Material provided –

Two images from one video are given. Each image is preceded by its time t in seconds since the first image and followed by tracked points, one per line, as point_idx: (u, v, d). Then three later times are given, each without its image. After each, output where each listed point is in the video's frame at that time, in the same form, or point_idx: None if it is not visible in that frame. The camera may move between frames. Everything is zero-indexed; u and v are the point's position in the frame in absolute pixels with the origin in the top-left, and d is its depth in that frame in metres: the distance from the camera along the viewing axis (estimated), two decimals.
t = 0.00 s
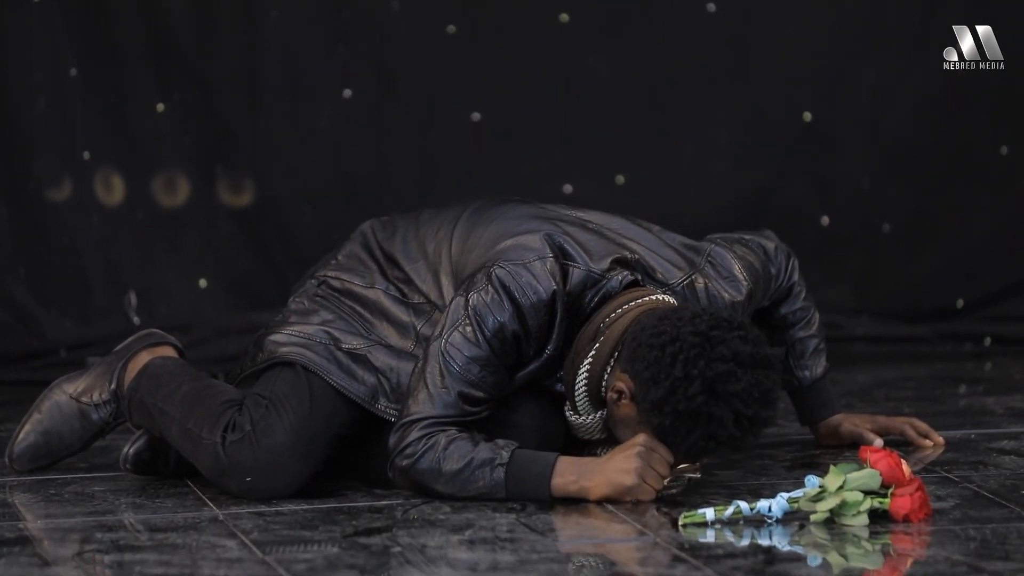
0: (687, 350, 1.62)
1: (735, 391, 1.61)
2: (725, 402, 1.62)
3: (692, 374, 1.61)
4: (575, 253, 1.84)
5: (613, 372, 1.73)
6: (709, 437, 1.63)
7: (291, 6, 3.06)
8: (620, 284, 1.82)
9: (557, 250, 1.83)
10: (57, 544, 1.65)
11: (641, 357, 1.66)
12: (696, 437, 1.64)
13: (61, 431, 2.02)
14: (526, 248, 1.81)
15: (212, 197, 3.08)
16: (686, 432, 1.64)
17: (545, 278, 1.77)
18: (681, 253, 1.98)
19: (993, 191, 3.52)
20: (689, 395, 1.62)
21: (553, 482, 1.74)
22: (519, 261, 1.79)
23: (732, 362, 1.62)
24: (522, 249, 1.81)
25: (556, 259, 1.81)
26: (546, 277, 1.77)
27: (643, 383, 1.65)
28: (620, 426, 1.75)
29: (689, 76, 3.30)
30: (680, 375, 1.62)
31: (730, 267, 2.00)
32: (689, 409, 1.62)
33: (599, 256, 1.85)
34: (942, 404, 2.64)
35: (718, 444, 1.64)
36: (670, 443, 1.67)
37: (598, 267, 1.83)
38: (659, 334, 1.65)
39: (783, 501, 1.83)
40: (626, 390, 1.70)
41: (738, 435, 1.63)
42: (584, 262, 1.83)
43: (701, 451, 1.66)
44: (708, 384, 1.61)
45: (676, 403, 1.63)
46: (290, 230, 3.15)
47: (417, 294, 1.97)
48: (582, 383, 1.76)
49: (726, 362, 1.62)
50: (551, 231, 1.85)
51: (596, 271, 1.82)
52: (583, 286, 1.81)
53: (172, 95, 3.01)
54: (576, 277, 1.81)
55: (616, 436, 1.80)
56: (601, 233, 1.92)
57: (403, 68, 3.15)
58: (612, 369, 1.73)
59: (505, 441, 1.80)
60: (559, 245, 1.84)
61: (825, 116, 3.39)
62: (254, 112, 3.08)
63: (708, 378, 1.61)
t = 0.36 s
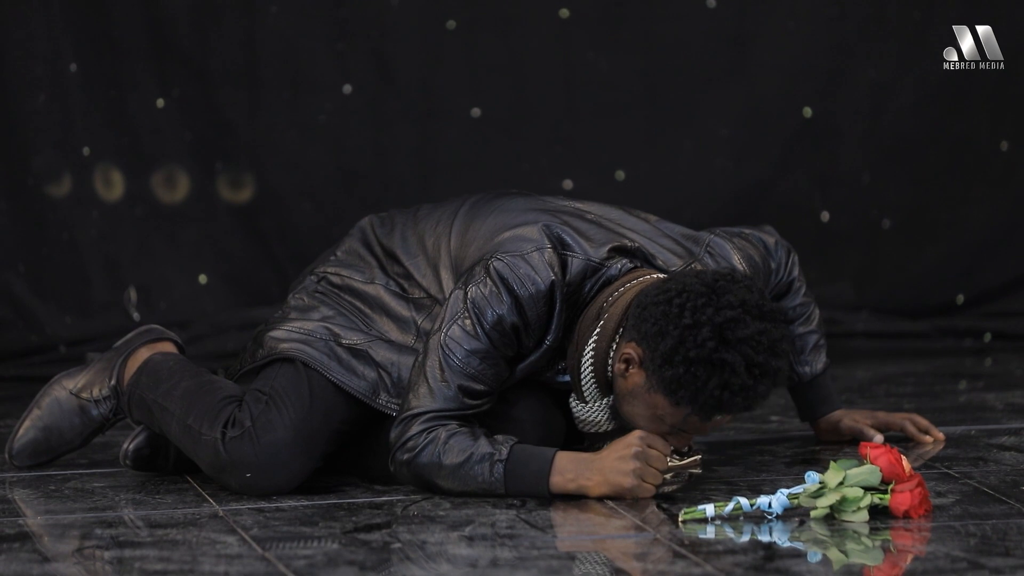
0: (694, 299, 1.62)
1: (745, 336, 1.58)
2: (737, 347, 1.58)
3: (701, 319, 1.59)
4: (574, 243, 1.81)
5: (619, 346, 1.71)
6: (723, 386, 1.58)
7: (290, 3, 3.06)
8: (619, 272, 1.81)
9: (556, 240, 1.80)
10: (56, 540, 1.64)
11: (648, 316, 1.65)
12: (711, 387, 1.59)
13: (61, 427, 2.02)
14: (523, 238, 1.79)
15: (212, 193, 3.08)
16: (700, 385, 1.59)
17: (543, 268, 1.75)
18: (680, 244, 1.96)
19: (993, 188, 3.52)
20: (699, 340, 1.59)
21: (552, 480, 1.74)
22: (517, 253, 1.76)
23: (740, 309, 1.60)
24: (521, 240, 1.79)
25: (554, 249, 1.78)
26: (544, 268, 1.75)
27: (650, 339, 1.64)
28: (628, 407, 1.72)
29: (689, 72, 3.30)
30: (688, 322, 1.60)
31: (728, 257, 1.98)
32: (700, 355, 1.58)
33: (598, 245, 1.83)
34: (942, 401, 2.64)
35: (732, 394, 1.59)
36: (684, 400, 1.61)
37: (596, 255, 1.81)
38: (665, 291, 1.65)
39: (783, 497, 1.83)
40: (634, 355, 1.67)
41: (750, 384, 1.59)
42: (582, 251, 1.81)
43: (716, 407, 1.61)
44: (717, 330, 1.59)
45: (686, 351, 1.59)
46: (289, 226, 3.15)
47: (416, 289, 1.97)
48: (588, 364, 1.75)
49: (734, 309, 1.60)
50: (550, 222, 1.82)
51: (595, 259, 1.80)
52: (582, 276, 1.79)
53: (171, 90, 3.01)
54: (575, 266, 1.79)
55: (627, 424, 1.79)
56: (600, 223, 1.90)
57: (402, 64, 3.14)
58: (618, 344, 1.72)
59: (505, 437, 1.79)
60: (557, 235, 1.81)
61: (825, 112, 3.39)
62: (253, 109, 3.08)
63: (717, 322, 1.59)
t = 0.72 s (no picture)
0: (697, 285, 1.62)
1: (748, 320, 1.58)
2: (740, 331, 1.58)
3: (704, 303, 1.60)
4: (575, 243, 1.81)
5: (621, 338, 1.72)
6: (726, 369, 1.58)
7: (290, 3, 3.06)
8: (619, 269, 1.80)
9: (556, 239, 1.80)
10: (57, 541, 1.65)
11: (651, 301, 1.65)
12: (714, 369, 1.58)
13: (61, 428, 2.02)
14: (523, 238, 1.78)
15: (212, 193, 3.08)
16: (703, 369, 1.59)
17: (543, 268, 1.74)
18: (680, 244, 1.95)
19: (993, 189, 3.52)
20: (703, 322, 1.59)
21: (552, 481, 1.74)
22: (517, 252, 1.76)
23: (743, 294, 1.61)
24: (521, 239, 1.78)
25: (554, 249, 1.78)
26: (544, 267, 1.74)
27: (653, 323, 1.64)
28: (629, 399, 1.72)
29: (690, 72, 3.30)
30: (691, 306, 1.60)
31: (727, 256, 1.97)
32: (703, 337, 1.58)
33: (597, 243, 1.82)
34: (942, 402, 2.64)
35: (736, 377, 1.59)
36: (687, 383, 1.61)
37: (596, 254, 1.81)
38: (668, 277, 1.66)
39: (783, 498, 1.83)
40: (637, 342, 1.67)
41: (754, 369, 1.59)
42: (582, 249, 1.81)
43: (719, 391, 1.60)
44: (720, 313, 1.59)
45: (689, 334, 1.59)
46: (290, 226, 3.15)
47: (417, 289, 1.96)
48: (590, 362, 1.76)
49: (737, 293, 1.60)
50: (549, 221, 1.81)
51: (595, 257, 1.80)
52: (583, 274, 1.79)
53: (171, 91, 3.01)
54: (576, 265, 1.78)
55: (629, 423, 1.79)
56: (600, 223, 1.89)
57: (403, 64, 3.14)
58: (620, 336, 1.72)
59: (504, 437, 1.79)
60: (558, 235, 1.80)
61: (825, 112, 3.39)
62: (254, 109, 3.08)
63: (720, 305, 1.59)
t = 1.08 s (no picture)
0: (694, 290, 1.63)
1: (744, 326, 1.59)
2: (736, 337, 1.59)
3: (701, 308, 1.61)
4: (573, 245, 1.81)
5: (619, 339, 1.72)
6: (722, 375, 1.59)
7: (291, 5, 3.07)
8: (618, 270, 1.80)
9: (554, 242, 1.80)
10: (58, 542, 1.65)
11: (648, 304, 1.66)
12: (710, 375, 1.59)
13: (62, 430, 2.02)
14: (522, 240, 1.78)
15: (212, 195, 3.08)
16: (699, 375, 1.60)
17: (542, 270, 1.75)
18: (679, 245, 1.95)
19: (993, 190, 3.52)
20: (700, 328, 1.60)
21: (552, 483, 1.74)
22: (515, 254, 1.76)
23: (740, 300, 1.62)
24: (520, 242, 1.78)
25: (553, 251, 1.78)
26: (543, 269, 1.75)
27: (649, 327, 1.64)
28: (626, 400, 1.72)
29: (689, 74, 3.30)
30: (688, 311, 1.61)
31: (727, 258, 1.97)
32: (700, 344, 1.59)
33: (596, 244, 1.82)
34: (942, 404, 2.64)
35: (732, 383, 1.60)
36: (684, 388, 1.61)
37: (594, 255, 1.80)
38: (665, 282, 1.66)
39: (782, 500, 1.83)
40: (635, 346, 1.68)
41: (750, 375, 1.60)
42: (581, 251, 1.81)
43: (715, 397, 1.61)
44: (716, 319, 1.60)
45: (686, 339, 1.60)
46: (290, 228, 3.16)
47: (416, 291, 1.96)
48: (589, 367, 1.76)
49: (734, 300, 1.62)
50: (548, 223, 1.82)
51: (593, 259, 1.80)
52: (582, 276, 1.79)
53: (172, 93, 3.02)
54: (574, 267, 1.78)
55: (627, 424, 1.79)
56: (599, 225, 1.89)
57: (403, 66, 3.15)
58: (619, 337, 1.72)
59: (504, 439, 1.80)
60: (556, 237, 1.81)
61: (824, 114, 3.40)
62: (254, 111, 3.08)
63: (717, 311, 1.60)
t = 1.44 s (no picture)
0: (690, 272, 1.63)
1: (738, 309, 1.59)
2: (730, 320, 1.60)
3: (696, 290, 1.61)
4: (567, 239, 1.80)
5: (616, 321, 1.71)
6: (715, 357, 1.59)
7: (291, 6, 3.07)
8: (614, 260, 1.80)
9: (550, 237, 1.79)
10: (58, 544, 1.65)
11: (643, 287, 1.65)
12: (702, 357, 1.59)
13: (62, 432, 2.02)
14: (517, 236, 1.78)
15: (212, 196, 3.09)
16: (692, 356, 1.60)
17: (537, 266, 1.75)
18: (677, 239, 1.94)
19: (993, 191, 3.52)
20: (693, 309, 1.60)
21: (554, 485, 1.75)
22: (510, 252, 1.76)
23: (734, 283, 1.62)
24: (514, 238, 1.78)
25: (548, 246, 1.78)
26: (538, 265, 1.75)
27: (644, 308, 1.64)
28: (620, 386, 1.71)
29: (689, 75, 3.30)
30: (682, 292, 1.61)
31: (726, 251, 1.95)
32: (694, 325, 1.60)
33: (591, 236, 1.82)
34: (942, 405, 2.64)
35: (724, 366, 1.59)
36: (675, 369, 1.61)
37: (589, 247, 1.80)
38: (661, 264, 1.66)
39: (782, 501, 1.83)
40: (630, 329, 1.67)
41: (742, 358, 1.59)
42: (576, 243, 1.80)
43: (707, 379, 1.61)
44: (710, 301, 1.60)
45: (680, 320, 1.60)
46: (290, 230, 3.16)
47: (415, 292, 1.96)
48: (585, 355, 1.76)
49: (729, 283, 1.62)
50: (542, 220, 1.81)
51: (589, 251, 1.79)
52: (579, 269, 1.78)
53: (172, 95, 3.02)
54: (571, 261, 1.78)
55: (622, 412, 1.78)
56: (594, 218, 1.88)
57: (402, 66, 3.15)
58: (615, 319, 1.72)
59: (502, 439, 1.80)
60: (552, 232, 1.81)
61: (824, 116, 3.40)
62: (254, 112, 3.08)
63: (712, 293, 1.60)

Aim of the exercise – Repeat exactly the lines above, from the line that contains "47: (417, 294, 1.97)" down through the line that contains "6: (723, 386, 1.58)". Include both of those lines and none of the pictures.

Answer box –
47: (417, 294, 1.97)
48: (582, 383, 1.76)
49: (726, 362, 1.62)
50: (551, 231, 1.85)
51: (596, 271, 1.82)
52: (583, 286, 1.81)
53: (172, 95, 3.01)
54: (576, 277, 1.81)
55: (616, 436, 1.80)
56: (601, 233, 1.92)
57: (403, 68, 3.15)
58: (612, 369, 1.73)
59: (505, 441, 1.80)
60: (559, 245, 1.84)
61: (825, 116, 3.39)
62: (254, 112, 3.08)
63: (708, 378, 1.61)
t = 0.36 s
0: (694, 299, 1.62)
1: (745, 336, 1.58)
2: (737, 347, 1.58)
3: (701, 319, 1.59)
4: (574, 243, 1.81)
5: (619, 346, 1.71)
6: (723, 386, 1.58)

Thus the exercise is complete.